There are applications and situations where the MFDC resistance welding is the best choice available. Although there are significantly higher initial prices, the overall cost of using MFDC over single and three-phase SCR control may actually be significantly lower.
Significant Energy Savings - For plants that cannot purchase more electrical power, the MFDC approach may allow you to do more projects with less energy.
lmproved and Consistent Power Factor - The MFDC load appears to have unity power factor, which would then reduce penalties assessed by the power company.
Automatic Load Distribution - The MFDC load is evenly distributed across all three phases. The bank of capacitors that are found on the MFDC system allow for current to be drawn from the bank as well as from the line thus reducing peak line currents.
Welding is Tolerant of Electrical Line Disturbances - The energy reserve of the capacitor banks will smooth out line notches and line spikes even while welding is taking place.
Precise Welding Current Control - The MFDC utilizes IGBTs for switching. These are turned on and off at the rate of 400 to 2000 times per second. By controlling both the turn on and turn off, the MFDC can determine the current to control. Conventional controls utilize SCRs for switching. These are turned on by the weld control but then remain conducting until the line voltage crosses the zero point during the base frequency line cycle. Because of this, conventional single phase controls must use a predictive algorithm rather than a deterministic approach. Also, if an under or over compensation occurs on one of the cycles, the conventional AC control will have to wait until the next period of the base frequency whereas the MFDC need only wait a fraction (1/20th nominal) of that time.
Attains Target Current Immediately - DC systems of the SCR type have a rise time prior to its steady state. Since the MFDC is so responsive, it is possible to create full phase firing during the natural rise time to lessen that period of time.
More Process Friendly - The MFDC eliminates undesired inter-cycle cooling periods that exist in AC resistance welding processes. Welding therefore can occur faster which would then reduce heat waste and the problems associated to eliminating that waste. Low Inductive Loses in Secondary Circuit: Due to DC current, the inductive losses in secondary circuit because of the magnetic metal content in between secondary circuit are minimized giving accurate control on welding current.

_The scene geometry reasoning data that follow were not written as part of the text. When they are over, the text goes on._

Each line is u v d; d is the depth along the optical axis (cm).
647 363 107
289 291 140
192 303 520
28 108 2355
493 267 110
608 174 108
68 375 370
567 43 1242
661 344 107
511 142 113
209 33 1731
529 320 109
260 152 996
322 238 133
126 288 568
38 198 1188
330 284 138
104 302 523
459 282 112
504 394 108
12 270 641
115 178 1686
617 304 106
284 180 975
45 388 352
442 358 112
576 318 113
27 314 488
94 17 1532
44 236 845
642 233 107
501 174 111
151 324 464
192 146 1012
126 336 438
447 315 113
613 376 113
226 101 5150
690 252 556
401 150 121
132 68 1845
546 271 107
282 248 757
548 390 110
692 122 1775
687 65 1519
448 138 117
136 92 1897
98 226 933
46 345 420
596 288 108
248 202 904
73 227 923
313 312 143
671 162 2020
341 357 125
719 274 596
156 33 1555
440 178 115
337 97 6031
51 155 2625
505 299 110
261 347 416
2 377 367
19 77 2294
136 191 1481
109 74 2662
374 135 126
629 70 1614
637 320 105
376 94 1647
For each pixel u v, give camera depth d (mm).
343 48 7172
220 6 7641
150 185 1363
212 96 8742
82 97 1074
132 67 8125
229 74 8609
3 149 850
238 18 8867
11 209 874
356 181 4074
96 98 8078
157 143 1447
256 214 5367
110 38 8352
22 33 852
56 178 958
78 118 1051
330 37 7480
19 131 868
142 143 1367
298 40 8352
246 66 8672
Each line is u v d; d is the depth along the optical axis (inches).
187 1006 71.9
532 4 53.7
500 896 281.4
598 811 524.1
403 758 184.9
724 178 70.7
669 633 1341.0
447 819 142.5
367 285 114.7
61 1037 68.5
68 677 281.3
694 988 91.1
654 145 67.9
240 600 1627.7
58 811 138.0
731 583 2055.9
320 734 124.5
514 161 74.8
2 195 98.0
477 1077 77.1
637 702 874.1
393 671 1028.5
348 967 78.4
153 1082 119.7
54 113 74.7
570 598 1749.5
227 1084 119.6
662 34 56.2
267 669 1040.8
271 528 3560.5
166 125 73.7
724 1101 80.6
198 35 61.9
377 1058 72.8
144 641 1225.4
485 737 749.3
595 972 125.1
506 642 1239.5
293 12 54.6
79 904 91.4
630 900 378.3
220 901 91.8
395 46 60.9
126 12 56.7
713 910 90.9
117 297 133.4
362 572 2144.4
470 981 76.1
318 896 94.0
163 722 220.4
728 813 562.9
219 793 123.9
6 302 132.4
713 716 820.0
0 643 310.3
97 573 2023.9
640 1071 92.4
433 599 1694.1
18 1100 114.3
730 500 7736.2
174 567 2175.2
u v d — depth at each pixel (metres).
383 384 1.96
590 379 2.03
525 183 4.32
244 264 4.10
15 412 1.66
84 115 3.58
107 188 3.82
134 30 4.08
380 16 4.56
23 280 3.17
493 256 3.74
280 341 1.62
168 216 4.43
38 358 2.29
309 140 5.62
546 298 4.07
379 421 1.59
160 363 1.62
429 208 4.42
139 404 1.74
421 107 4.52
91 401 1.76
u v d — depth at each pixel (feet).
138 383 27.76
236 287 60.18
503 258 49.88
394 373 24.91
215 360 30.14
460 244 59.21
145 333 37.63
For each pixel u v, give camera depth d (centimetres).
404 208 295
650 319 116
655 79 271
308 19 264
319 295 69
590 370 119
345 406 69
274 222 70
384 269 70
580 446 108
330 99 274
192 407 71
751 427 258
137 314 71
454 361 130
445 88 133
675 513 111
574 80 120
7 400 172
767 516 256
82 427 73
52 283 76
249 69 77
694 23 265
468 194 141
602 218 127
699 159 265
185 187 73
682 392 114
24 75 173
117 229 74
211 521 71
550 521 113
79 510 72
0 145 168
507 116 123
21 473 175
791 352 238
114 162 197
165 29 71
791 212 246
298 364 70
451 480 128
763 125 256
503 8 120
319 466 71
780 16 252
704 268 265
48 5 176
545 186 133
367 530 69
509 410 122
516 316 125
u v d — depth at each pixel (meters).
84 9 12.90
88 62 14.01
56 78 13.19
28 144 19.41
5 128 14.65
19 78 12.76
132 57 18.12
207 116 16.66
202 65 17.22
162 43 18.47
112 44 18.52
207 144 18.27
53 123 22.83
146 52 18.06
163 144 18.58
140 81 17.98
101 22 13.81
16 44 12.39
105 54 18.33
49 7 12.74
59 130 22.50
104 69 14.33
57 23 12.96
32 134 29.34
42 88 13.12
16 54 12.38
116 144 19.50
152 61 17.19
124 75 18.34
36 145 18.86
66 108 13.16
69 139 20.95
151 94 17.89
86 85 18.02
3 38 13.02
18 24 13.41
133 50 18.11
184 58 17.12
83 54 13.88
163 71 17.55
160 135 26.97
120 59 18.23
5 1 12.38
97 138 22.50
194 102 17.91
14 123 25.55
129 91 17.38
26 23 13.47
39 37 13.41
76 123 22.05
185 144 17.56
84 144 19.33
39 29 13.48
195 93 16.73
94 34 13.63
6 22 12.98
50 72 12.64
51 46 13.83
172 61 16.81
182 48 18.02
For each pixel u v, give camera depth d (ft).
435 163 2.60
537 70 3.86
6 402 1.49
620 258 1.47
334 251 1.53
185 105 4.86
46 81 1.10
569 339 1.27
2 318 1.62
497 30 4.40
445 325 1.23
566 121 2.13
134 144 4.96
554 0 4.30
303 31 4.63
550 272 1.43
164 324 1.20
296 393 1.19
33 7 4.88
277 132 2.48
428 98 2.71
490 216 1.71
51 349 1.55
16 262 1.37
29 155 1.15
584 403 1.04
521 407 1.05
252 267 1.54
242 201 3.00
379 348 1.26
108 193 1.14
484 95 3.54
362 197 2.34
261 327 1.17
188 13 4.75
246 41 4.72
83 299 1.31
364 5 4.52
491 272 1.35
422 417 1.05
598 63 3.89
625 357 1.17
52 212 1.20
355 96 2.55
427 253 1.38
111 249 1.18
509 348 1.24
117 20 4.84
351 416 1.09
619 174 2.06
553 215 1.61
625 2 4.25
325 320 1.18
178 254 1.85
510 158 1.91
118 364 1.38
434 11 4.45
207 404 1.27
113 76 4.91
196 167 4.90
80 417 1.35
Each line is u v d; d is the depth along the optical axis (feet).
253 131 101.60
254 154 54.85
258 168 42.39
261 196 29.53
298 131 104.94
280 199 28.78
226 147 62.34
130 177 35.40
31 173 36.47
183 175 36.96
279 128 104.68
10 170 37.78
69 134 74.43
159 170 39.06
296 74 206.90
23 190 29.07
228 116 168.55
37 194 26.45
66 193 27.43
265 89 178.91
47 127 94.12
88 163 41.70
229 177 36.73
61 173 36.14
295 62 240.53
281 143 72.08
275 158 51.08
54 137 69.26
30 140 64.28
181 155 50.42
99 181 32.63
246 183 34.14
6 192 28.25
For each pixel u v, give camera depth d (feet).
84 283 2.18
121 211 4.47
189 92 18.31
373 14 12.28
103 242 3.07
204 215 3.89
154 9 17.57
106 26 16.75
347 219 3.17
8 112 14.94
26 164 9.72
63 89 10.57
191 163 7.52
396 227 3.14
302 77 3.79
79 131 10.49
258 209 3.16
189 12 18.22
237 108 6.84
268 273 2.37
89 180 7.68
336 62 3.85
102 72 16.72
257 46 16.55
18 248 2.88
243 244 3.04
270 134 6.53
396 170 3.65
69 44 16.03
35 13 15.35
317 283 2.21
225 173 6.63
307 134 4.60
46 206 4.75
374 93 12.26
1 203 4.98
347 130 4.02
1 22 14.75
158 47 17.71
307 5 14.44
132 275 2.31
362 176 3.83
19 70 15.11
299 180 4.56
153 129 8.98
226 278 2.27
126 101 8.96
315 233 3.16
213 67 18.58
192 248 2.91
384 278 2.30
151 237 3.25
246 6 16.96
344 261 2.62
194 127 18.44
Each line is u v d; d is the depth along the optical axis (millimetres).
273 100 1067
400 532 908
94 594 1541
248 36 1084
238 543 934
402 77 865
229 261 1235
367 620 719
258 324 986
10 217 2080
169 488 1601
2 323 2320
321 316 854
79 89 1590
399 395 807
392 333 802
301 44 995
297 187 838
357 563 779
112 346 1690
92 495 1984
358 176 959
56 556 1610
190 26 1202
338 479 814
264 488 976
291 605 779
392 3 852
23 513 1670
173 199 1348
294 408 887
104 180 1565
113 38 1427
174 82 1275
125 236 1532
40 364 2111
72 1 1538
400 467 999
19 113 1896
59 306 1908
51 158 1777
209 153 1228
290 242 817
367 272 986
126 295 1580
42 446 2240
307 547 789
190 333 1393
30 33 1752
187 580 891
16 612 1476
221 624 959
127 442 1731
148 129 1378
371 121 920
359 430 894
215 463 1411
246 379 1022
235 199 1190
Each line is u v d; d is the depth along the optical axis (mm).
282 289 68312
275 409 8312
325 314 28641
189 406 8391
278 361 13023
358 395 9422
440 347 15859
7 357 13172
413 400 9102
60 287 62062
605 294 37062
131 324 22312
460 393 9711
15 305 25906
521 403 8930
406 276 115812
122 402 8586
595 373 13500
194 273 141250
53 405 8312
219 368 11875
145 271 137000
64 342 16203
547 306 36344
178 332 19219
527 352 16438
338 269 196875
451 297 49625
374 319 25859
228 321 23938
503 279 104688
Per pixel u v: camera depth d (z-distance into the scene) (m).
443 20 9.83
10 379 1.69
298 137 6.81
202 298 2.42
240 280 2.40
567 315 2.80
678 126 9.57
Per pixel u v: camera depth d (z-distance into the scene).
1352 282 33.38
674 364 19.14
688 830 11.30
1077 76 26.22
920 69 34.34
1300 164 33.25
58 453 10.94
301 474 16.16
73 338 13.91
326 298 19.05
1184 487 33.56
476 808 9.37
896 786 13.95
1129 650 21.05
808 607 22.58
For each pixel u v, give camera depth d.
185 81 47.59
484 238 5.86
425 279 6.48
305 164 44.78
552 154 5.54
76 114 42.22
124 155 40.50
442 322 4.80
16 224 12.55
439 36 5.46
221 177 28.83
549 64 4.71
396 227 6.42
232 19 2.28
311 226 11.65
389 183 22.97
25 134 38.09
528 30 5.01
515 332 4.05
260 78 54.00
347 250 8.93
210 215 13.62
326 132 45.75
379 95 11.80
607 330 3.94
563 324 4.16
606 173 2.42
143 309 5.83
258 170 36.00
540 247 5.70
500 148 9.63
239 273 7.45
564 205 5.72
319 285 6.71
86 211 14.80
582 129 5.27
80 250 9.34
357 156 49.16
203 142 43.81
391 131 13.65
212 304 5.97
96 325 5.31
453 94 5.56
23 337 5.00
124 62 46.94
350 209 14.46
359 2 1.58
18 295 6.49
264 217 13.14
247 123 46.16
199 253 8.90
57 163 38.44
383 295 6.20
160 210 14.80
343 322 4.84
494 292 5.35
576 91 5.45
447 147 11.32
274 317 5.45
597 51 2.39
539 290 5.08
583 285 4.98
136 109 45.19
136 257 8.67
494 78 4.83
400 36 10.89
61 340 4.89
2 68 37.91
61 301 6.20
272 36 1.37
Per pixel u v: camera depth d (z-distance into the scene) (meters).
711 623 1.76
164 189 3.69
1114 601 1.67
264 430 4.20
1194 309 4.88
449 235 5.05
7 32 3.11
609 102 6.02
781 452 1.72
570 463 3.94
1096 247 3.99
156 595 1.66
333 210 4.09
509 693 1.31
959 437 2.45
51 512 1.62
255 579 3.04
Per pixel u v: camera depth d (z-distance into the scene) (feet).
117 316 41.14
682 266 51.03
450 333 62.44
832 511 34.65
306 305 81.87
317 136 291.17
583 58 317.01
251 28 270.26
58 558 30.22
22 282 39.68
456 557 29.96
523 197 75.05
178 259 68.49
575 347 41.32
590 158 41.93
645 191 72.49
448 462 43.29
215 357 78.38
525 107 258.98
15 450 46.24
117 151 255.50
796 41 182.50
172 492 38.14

Higher Current Deliveries : lmproved short circuit currents up to 30 KA are useful for welding materials like Brass, Copper, and Aluminum.
Lower Cycle Times : As the welding periods are in milliseconds and inter cycle non activity is avoided, thus cycle time of weld is reduced resulting in higher productivity.
Lower Weight and Size of the equipment : This increases the maneuverability of the machine resulting in reduced fatigue to the operator.